Transcribe the entries below verbatim, starting at the line that contains "Mind giving me" and ending at the line that contains "-0.003681, 0.999906, 0.738369]]", with both of those lines included.

SUPPLIED DATA —
'''

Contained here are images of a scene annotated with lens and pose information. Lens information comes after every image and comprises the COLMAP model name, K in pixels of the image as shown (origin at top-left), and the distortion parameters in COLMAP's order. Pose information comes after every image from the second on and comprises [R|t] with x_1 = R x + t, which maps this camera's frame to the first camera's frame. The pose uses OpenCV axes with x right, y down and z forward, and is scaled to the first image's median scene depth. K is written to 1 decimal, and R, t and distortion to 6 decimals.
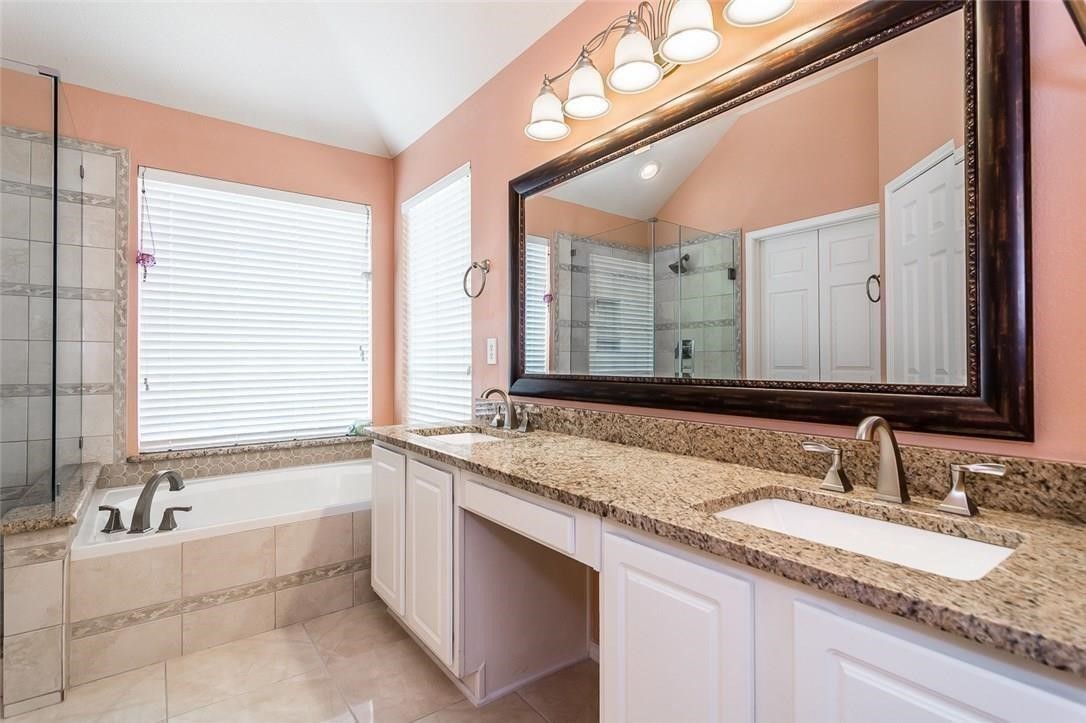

'''
'''

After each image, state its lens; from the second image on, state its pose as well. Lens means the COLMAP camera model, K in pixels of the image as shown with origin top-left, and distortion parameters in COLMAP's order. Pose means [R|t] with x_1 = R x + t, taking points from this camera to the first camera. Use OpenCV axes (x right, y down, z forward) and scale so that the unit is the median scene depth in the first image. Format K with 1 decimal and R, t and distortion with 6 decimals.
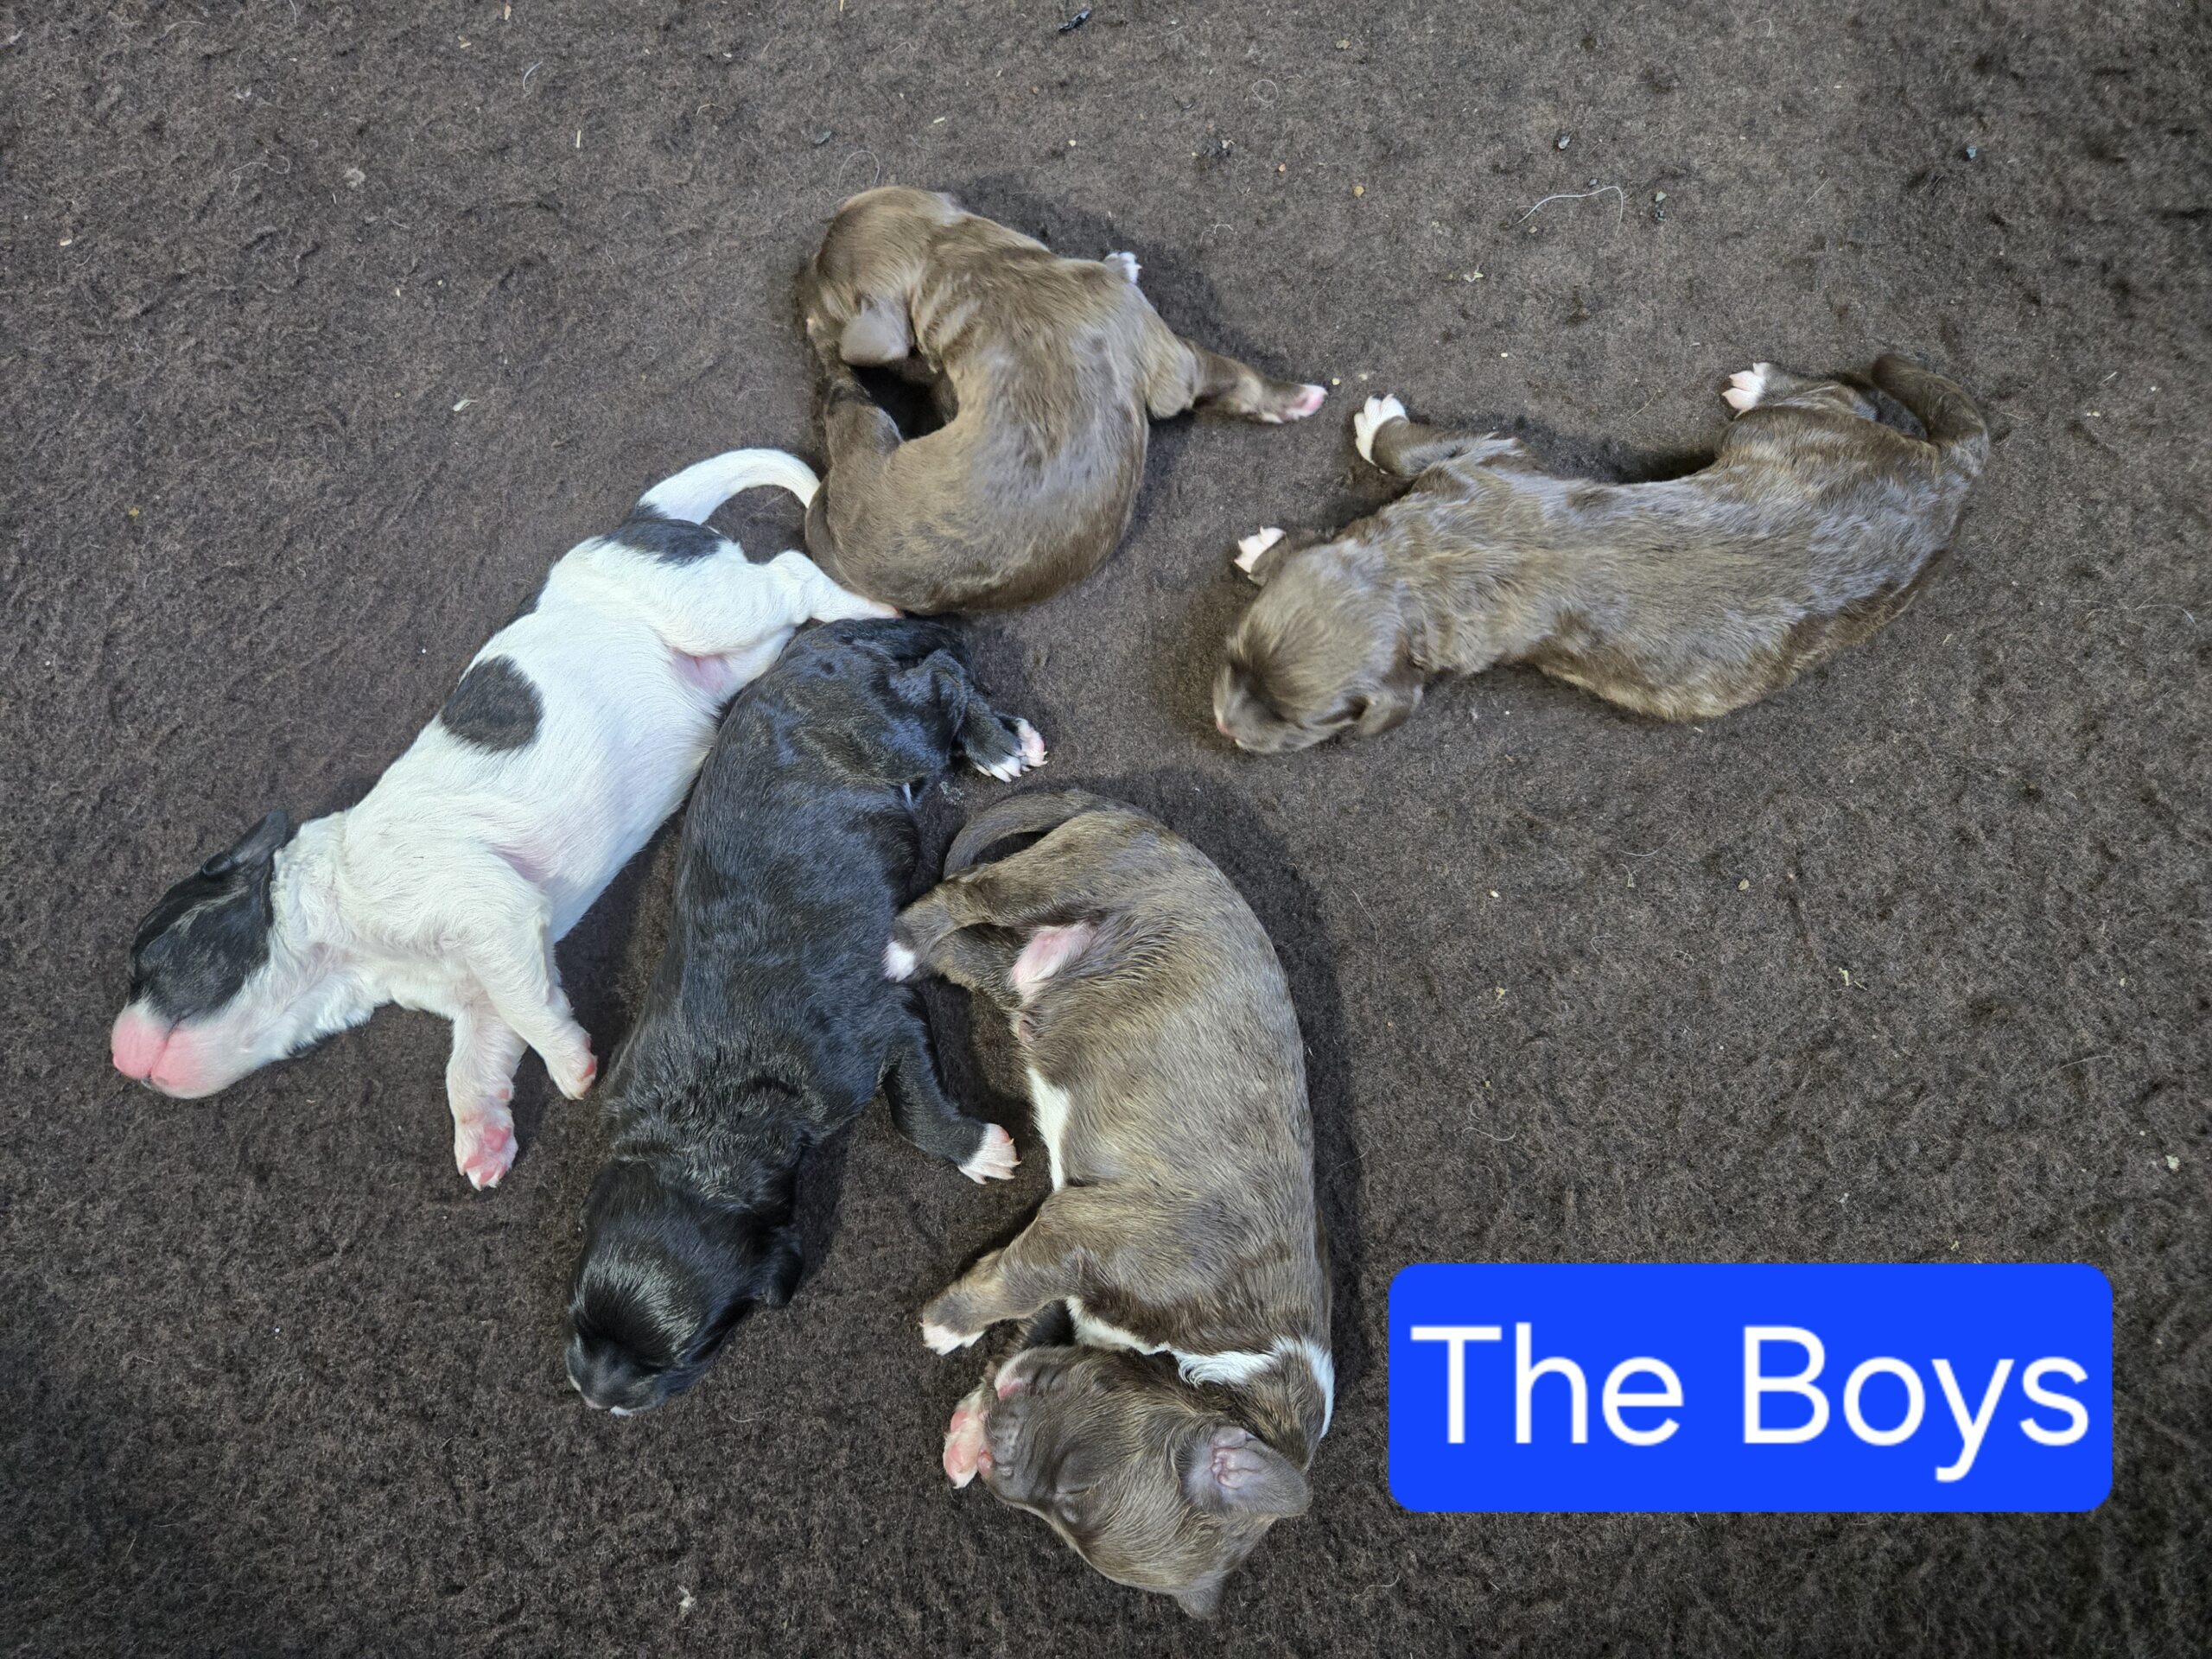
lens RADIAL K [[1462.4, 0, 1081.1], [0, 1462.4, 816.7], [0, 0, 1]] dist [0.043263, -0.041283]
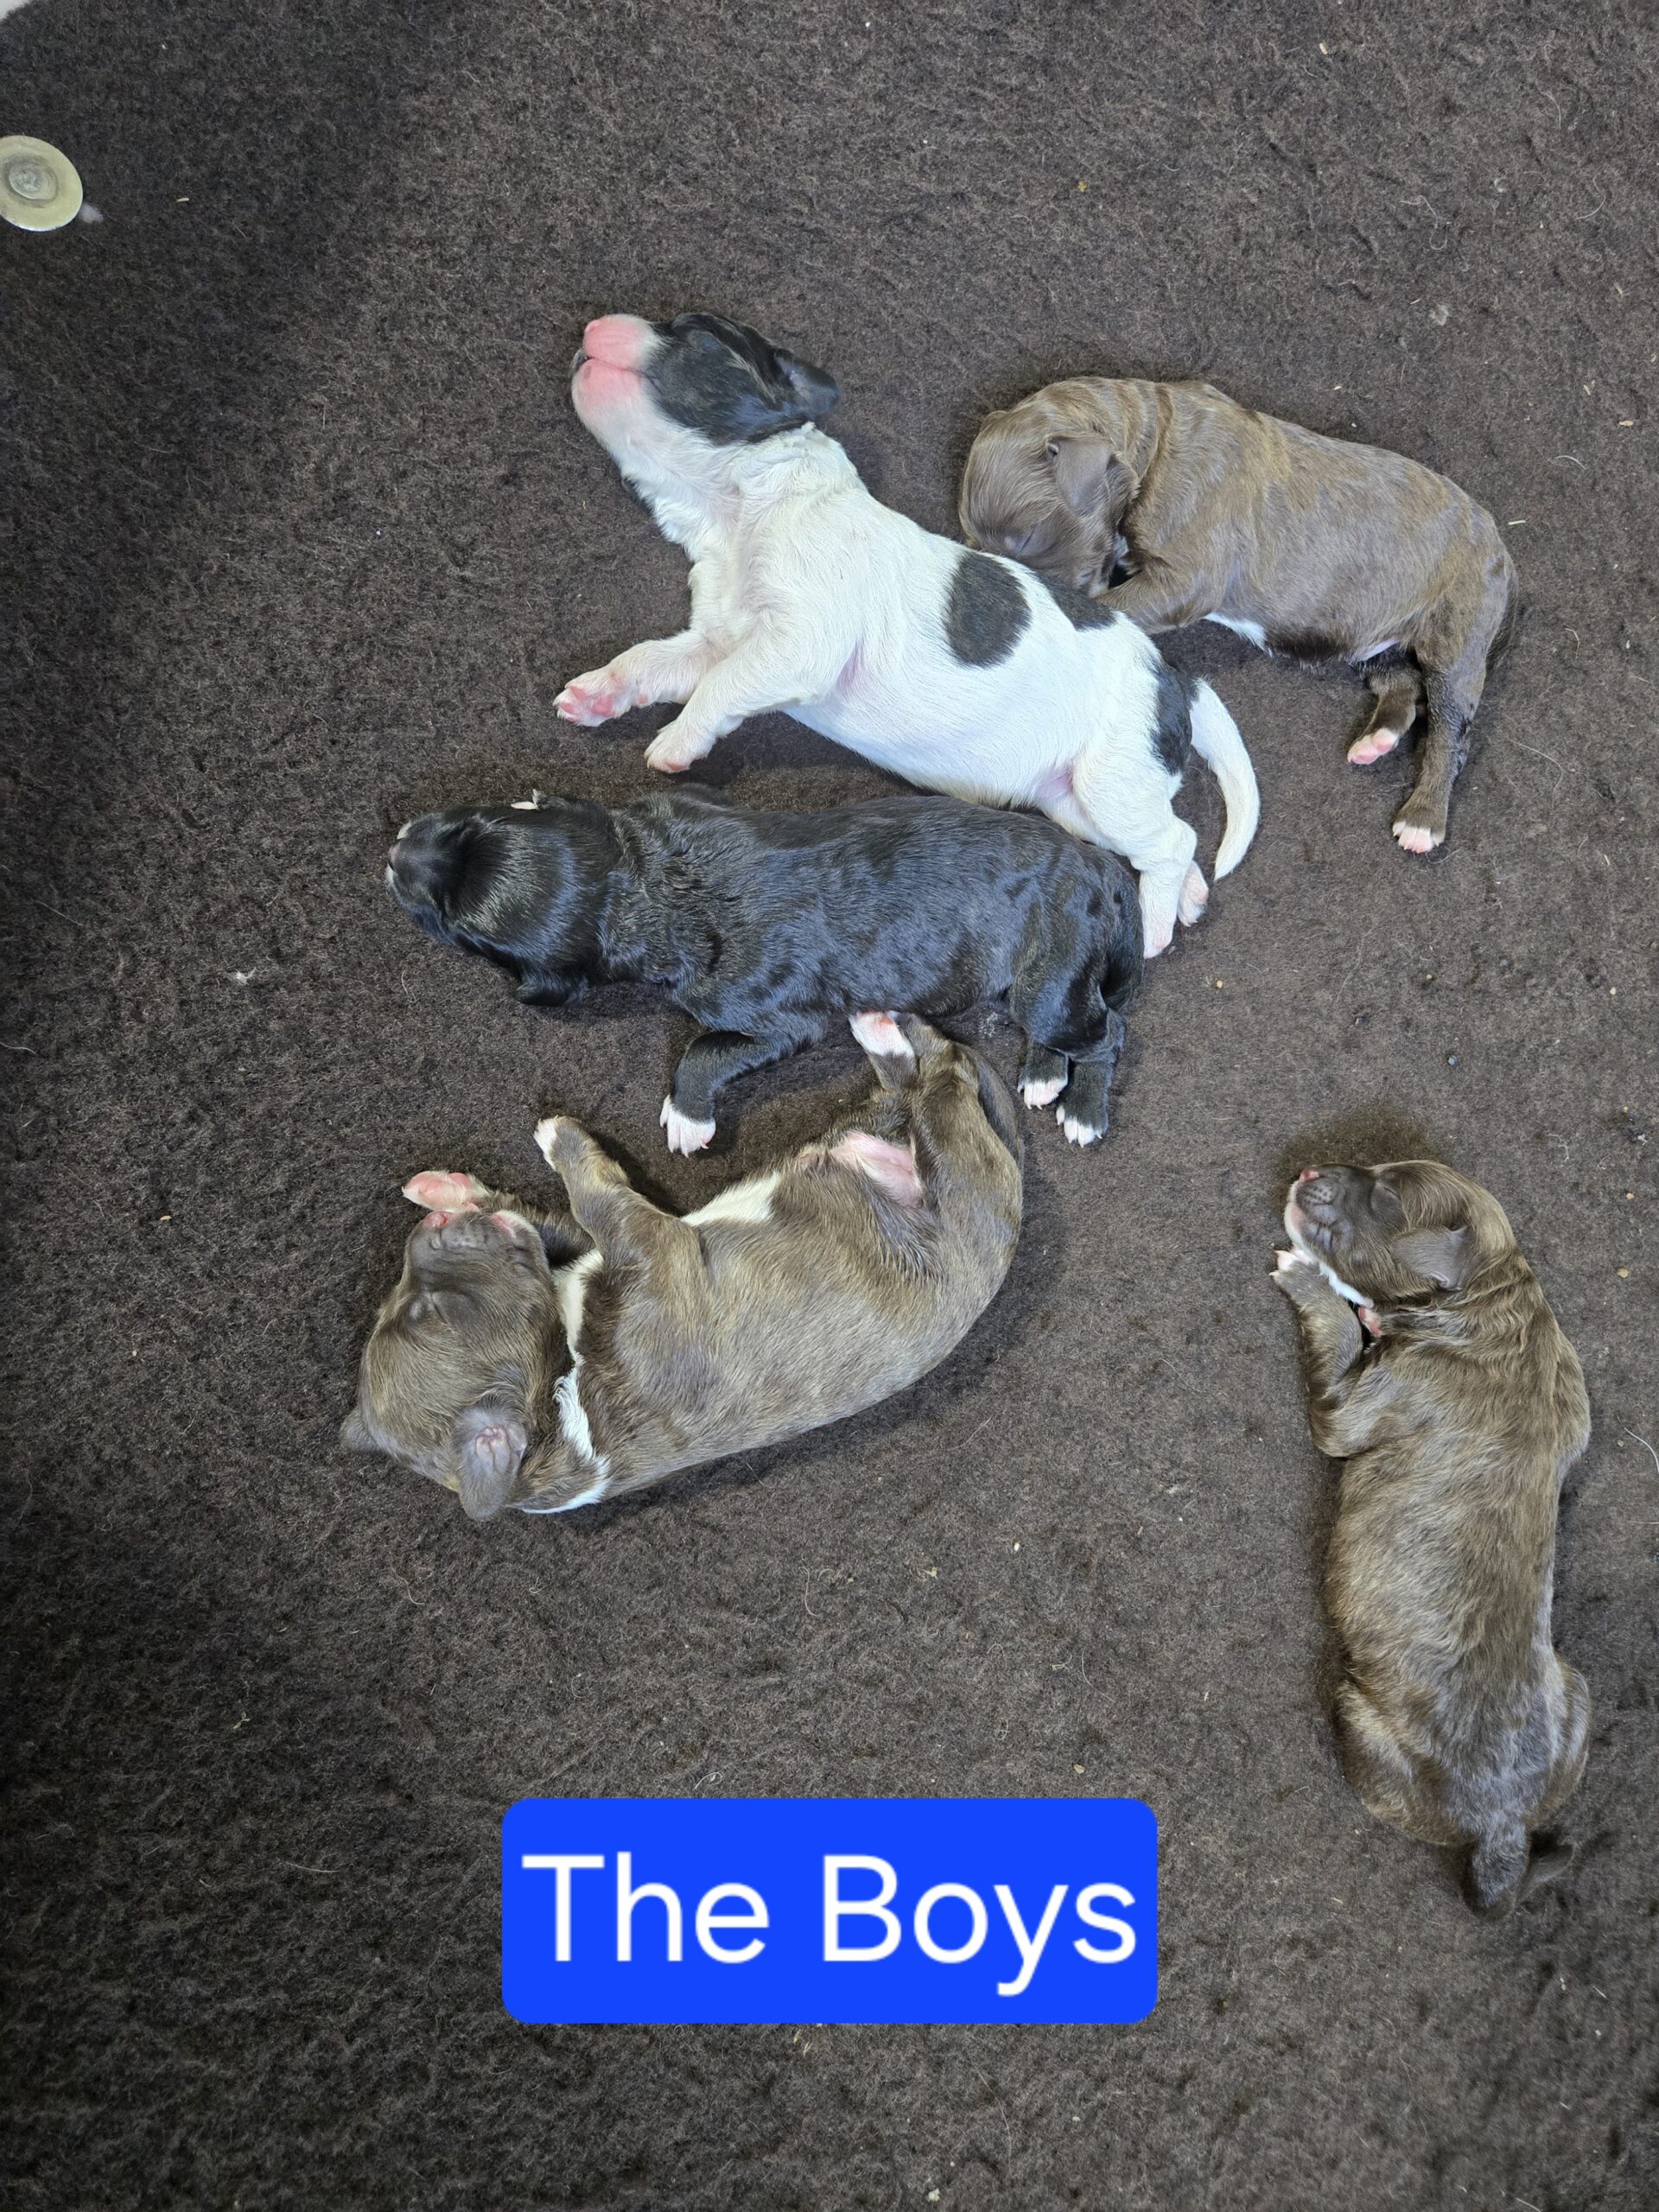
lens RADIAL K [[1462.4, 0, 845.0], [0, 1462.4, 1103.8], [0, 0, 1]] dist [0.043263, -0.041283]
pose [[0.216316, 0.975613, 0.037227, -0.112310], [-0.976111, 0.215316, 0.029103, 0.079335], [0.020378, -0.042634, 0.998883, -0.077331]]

'''
'''

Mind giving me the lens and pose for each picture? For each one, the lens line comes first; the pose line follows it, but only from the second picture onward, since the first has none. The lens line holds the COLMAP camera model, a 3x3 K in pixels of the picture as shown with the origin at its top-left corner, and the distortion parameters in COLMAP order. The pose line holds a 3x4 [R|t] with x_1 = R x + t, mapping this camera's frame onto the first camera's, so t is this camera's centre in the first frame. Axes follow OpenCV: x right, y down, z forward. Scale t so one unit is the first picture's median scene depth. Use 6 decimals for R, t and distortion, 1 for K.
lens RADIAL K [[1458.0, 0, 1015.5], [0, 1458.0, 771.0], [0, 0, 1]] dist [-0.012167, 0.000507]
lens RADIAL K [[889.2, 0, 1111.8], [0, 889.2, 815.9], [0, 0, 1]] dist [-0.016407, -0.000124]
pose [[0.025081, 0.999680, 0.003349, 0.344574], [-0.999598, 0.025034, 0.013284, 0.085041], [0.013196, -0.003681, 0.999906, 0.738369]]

'''

RESPONSE TO THIS TASK —
Mind giving me the lens and pose for each picture? For each one, the lens line comes first; the pose line follows it, but only from the second picture onward, since the first has none. The lens line holds the COLMAP camera model, a 3x3 K in pixels of the picture as shown with the origin at its top-left corner, and the distortion parameters in COLMAP order. The pose line holds a 3x4 [R|t] with x_1 = R x + t, mapping this camera's frame onto the first camera's, so t is this camera's centre in the first frame. Axes follow OpenCV: x right, y down, z forward. Scale t so one unit is the first picture's median scene depth. Use 6 decimals for R, t and distortion, 1 for K.
lens RADIAL K [[1458.0, 0, 1015.5], [0, 1458.0, 771.0], [0, 0, 1]] dist [-0.012167, 0.000507]
lens RADIAL K [[889.2, 0, 1111.8], [0, 889.2, 815.9], [0, 0, 1]] dist [-0.016407, -0.000124]
pose [[0.025081, 0.999680, 0.003349, 0.344574], [-0.999598, 0.025034, 0.013284, 0.085041], [0.013196, -0.003681, 0.999906, 0.738369]]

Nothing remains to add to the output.